PROVIDED DATA
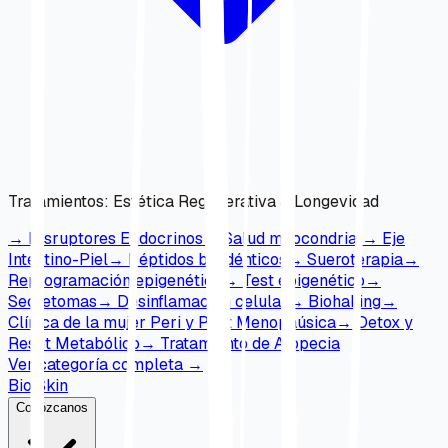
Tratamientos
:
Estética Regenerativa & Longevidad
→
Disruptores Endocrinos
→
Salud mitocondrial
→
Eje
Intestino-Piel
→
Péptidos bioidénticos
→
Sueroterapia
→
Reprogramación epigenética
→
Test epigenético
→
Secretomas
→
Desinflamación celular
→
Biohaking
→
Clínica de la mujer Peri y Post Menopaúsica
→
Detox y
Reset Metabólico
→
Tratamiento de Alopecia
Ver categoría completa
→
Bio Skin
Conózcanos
...
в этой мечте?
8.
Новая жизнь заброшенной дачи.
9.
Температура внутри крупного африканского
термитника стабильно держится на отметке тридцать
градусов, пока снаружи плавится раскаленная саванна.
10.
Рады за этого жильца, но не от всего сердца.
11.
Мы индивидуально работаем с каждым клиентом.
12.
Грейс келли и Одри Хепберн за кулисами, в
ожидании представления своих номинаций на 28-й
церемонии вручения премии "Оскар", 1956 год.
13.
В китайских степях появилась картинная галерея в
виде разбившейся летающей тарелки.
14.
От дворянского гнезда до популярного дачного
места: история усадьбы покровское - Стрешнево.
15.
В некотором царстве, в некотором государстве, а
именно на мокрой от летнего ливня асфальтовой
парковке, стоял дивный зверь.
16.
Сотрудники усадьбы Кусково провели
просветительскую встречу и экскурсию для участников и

TO-DO ITEM
Wherever the string "усадьбы" is found in the listing above, copy the line that contains it.

OUTPUT FOR THIS EXERCISE
места: история усадьбы покровское - Стрешнево.
Сотрудники усадьбы Кусково провели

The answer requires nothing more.